Les parcs nationaux et les réserves naturelles ont été imaginés il y a quelques dizaines d’années, puis peu à peu créés, à la demande des naturalistes soucieux de préserver la biodiversité végétale et animale face à l’urbanisation, au mitage résidentiel, à la simplification du territoire et aux excès de l’agriculture ou de la chasse. Mais, au fur et à mesure que se modifiaient les données écologiques, ils ont cessé d’être le seul terrain de jeu des scientifiques, et il est apparu que des activités humaines pouvaient coexister sereinement avec cette préservation de la nature.
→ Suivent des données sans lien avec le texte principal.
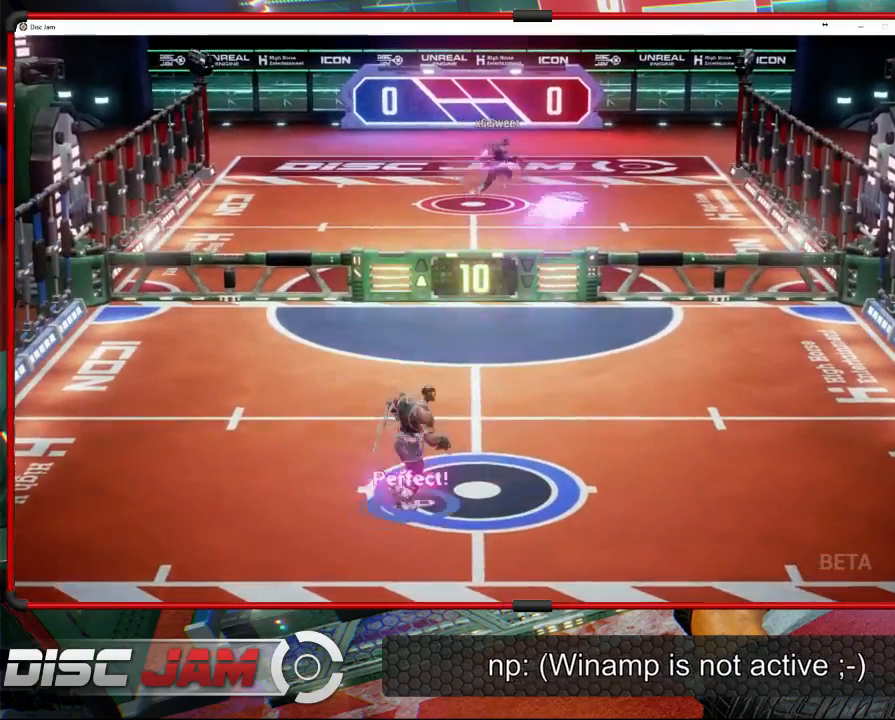
{"buttons": [], "left_stick": "down", "events": [[167, "left_stick", "down-right"], [267, "A", "up"], [267, "left_stick", "down"]]}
D’abord voués à la seule défense des côtes contre le béton des promoteurs, les espaces du Conservatoire du littoral ont ainsi été réinvestis par des activités économiques ou agricoles compatibles avec la biodiversité et la protection des paysages. Chacun des parcs nationaux et des réserves naturelles permet la découverte de sa flore, de sa faune et de ses paysages, mais la balade ne perd rien à offrir également une initiation à l’élevage extensif, à la culture maraîchère, à la production du vin, du cidre ou du miel, au ramassage du sel, à l’ostréiculture, à l’élevage des crevettes ou au ramassage de la salicorne ! Dès lors que ces « exploitations » s’insèrent sans les déranger dans des espaces préservés ou restaurés par l’homme.

Après le port de La Madrague, à la sortie de Saint-Cyr-sur-Mer, un sentier longe jusqu’à Bandol un espace du Conservatoire du littoral comprenant 161 hectares. Du haut de falaises fantastiques, on voit la baie de La Ciotat, l’archipel de Riou, une plage minuscule, de grands cormorans qui pêchent en paix, beaucoup d’autres oiseaux de mer et de terre. Aux pieds du promeneur qui se faufile entre des pins courbés, une vingtaine d’espèces d’orchidée sauvage et toutes les senteurs imaginables de la flore méditerranéenne.
Surprise : à l’intérieur des collines boisées, des vignes s’étagent vers la mer. C’est le domaine de Nartette, vignoble de 17 hectares produisant en bio un vin de Bandol d’appellation d’origine contrôlée. Non loin de l’ancien chemin des douaniers, on peut ainsi se réconforter d’un rouge ou d’un rosé à 13 °, avant de repartir comme on est venu, à pied.


Sur chaque bouteille de ce vin produit sur un vignoble lui appartenant, le Conservatoire du littoral touche une ristourne qui lui permet de sauver d’autres espaces littoraux sur cette côte convoitée. Chaque année, de Bandol au Pays d’oc, en passant par le muscat de Gruissan, les espaces du Conservatoire produisent plus de 300 000 bouteilles de vin. Non loin, dans le massif des Maures, entre Hyères et Fréjus, le site de Pardigon est en passe de redevenir un domaine viticole plutôt qu’un golf…
Le vin, le promeneur peut le retrouver sur l’île de Porquerolles, qui est une extension du parc national de Port-Cros. En 1971, pour mettre le holà à des projets immobilier faramineux, l’État acheta toute l’île, maintenant gérée par le parc.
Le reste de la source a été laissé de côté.